JOE, acrónimo de Jesuit Observatory Experience, tiene un objetivo claro: llevar la potencia del VATT directamente a las aulas de las universidades jesuitas del planeta. Desarrollado por D’Souza y otros investigadores de la Specola, el proyecto llena un vacío que se fue abriendo con los años: las universidades jesuitas gestionaban antes sus propios observatorios, pero la evolución de la astronomía profesional —que migró hacia grandes telescopios en lugares remotos— y el avance de la contaminación lumínica los fueron clausurando uno a uno.
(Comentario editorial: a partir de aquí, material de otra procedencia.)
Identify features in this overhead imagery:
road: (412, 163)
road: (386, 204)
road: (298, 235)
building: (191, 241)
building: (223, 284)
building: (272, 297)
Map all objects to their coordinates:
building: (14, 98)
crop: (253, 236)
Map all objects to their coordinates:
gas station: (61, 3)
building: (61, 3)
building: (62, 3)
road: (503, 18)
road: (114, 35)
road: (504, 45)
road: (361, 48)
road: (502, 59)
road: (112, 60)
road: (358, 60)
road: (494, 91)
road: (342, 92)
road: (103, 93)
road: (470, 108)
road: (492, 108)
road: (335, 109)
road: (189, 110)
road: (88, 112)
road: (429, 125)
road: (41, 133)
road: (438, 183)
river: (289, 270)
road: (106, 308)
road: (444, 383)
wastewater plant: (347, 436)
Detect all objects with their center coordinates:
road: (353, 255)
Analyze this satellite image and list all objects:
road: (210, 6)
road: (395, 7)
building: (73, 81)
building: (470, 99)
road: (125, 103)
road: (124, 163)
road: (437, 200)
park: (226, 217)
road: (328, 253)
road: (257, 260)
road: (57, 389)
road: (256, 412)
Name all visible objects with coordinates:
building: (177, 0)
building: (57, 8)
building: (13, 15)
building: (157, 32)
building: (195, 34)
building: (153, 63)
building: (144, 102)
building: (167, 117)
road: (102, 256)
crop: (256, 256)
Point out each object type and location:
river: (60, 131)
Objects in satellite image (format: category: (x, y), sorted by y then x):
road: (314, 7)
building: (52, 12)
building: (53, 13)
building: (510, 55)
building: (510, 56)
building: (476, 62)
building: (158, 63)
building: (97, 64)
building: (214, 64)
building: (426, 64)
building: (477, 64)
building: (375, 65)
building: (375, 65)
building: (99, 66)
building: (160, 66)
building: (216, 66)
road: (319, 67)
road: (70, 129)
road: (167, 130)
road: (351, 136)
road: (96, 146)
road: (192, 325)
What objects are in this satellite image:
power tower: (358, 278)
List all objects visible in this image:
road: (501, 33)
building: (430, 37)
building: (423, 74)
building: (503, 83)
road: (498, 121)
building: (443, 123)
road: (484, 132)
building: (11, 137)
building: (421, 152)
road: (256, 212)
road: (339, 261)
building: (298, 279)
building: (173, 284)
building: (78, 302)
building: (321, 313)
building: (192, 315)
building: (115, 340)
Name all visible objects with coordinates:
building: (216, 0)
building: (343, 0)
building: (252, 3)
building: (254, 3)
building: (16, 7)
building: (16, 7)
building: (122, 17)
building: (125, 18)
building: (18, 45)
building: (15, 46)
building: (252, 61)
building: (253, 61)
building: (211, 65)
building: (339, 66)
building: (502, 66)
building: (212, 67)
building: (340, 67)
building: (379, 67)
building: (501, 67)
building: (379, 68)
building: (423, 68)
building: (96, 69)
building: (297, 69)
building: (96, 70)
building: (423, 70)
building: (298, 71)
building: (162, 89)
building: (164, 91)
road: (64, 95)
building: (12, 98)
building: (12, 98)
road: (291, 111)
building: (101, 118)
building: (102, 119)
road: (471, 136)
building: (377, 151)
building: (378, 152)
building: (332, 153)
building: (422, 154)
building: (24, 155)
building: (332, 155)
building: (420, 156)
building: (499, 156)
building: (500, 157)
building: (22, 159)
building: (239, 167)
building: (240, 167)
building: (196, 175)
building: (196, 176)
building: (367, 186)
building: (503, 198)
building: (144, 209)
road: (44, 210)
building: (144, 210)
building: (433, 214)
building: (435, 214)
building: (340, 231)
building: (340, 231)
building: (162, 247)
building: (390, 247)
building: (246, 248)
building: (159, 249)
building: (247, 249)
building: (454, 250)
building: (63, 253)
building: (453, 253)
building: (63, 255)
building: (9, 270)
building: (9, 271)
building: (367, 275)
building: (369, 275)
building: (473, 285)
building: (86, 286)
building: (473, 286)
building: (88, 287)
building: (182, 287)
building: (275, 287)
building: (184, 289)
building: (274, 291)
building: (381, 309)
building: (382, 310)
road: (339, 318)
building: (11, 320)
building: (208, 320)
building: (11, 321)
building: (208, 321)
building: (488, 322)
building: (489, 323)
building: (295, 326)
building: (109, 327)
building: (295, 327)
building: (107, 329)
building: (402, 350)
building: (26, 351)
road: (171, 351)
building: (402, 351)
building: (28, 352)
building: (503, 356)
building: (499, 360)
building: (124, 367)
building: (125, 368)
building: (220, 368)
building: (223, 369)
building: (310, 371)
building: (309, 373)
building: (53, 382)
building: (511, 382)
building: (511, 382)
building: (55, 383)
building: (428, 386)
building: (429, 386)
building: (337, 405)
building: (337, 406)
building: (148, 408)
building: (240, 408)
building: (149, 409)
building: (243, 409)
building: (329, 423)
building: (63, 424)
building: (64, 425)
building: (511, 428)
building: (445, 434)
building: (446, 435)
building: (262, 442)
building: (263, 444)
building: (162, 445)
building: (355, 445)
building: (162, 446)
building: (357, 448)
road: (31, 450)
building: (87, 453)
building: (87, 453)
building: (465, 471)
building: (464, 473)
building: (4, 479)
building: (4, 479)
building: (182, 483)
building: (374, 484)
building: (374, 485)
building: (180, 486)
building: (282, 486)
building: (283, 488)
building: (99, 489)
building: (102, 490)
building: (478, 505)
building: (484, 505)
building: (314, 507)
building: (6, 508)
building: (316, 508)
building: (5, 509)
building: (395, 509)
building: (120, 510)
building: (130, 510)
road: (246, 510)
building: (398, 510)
JOE los devuelve al mapa estelar.

Este otoño arrancará el proyecto piloto con tres universidades jesuitas estadounidenses: Fordham, Creighton y La Moyne. Si el programa da los resultados esperados, la Specola prevé extenderlo a escala global, priorizando instituciones que de otro modo nunca habrían tenido acceso a un instrumento de estas características.

La Specola Vaticana, fundada en 1578 por Gregorio XIII para la reforma del calendario, cumple así con su doble vocación: mirar al cielo con rigor científico y demostrar, una vez más, que la fe y la razón no se contradicen.